=== TASK TO COMPLETE ===
State how many lines in the records below contain the word "series", and reply with that number alone.

=== TASK MATERIAL ===
- Opening Delimiter -

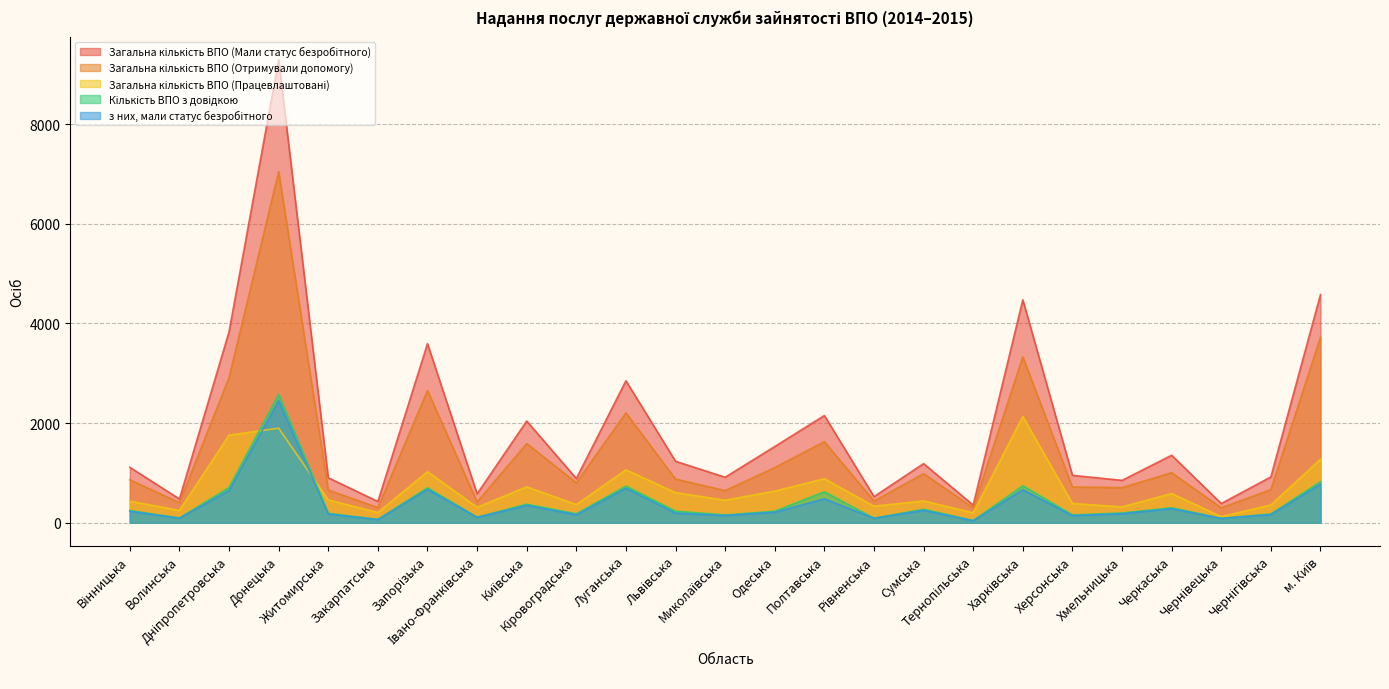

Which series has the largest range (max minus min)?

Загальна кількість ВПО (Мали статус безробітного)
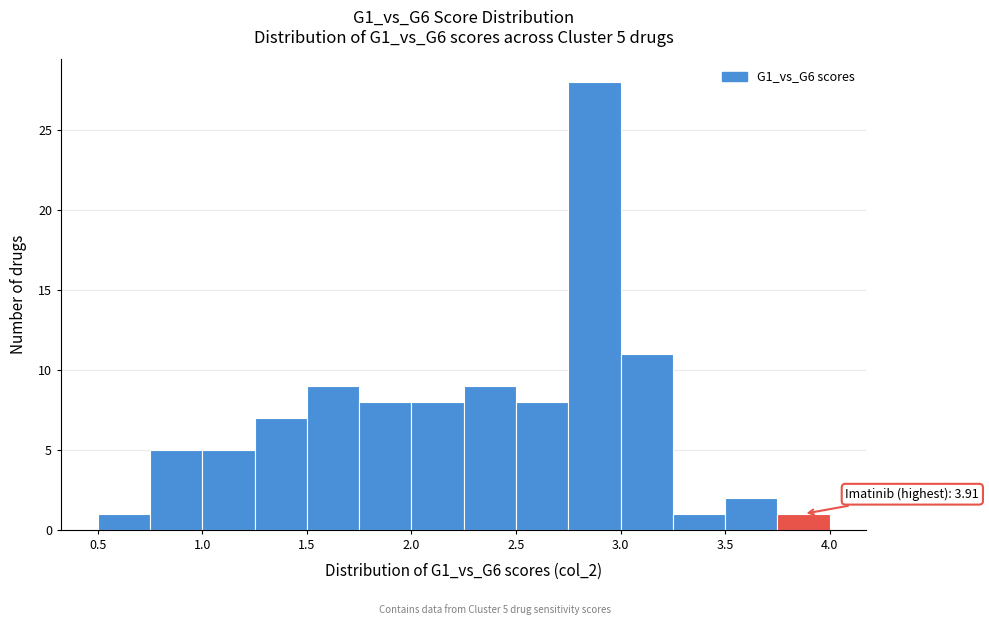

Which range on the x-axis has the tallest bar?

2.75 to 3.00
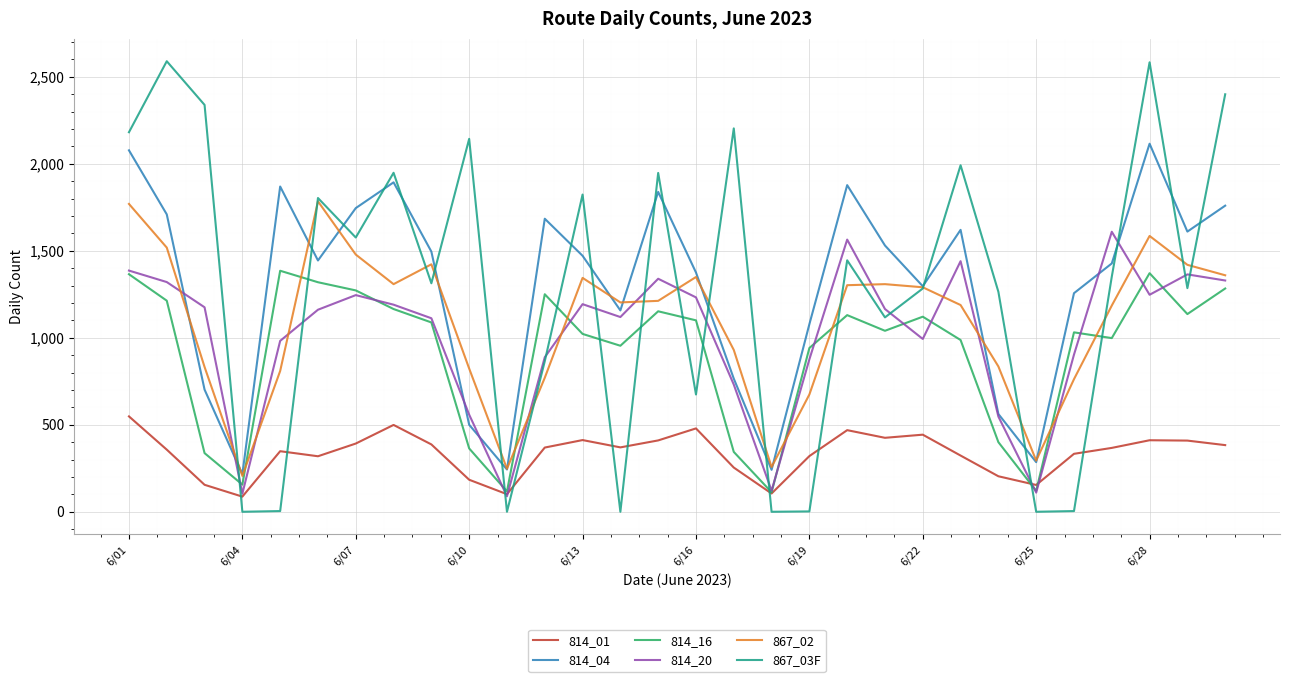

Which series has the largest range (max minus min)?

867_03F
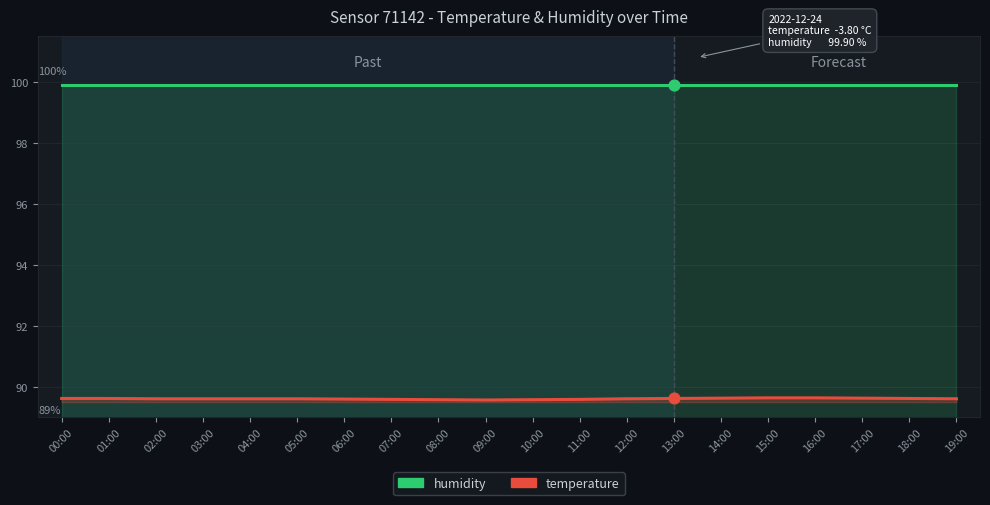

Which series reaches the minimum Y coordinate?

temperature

- Closing Delimiter -
- Opening Delimiter -

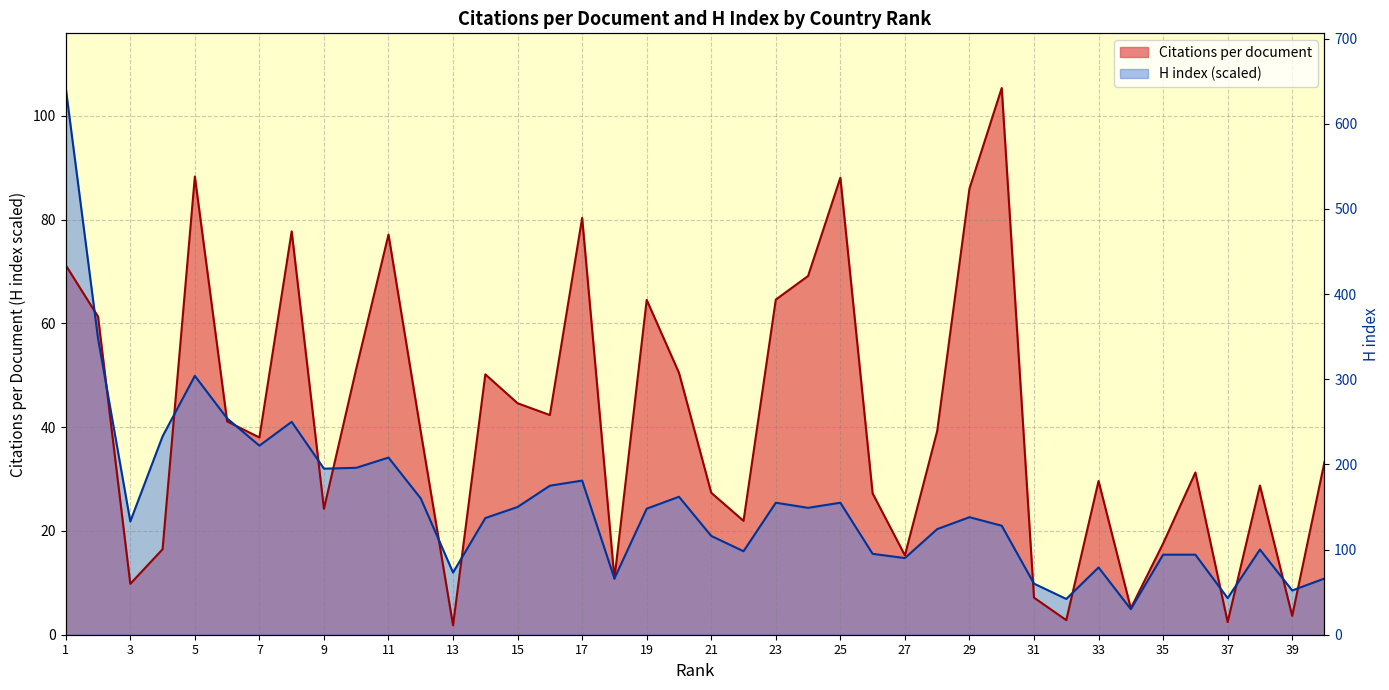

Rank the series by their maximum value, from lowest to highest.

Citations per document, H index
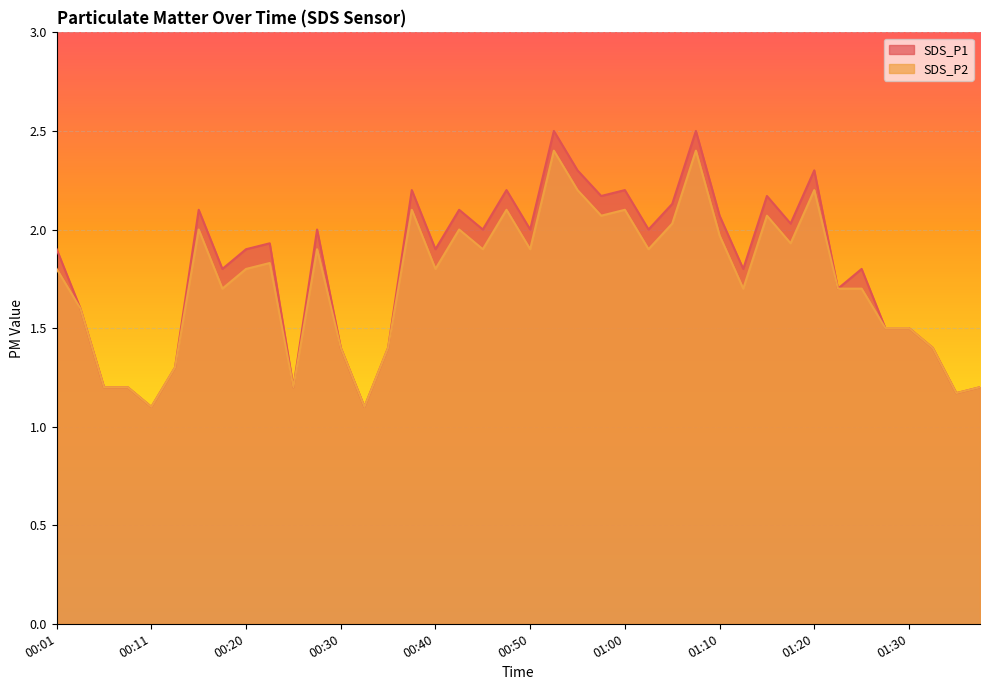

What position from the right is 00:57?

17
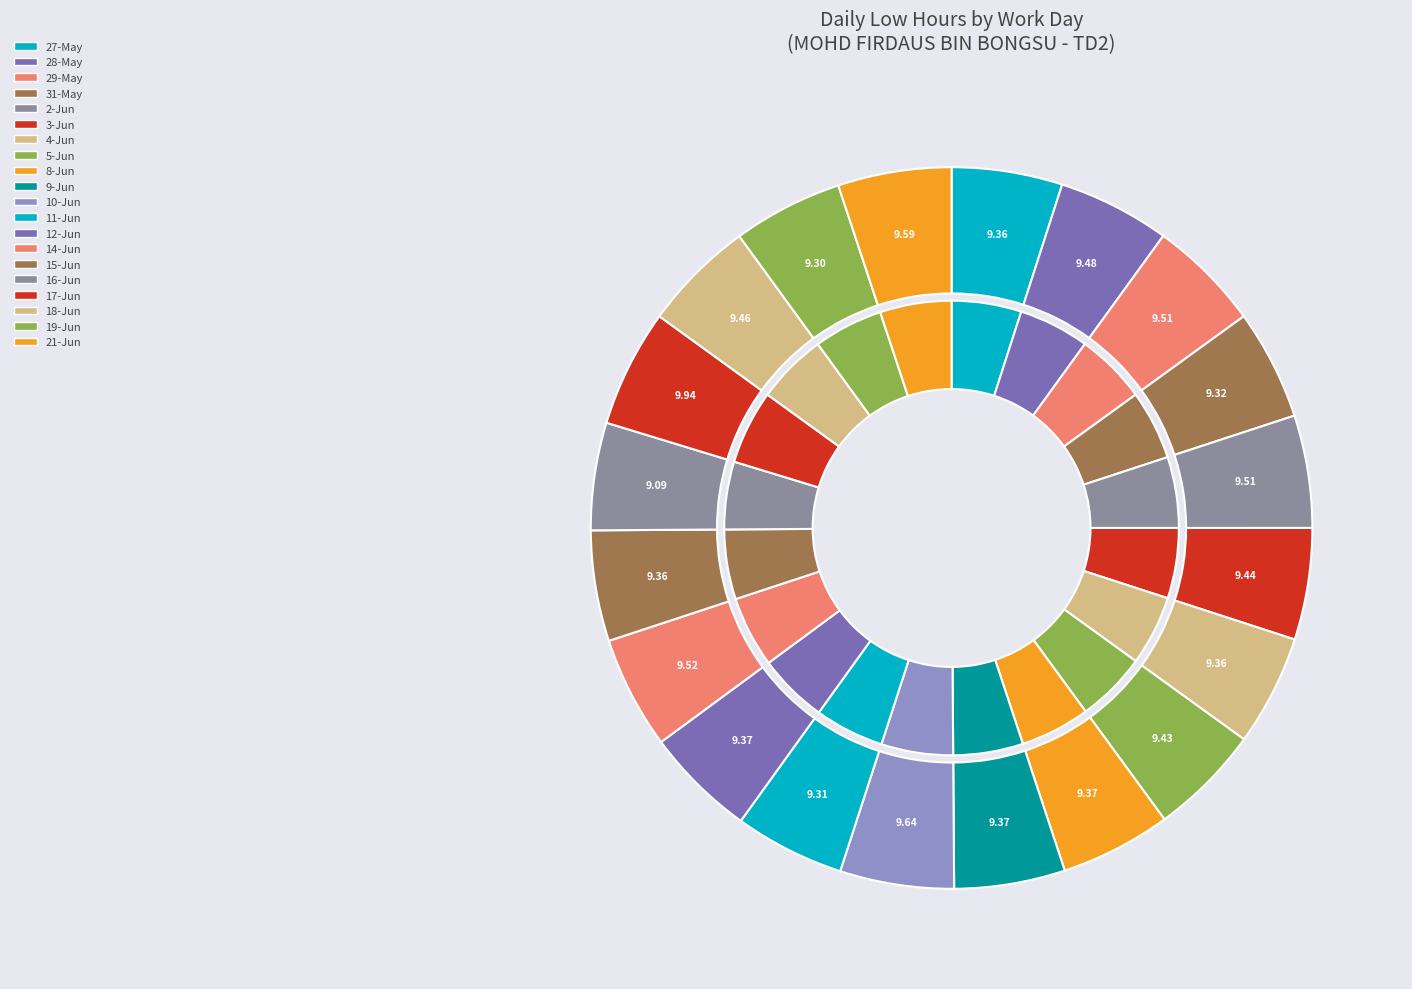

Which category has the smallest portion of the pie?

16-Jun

- Closing Delimiter -

=== RESPONSE TO THIS EXERCISE ===
4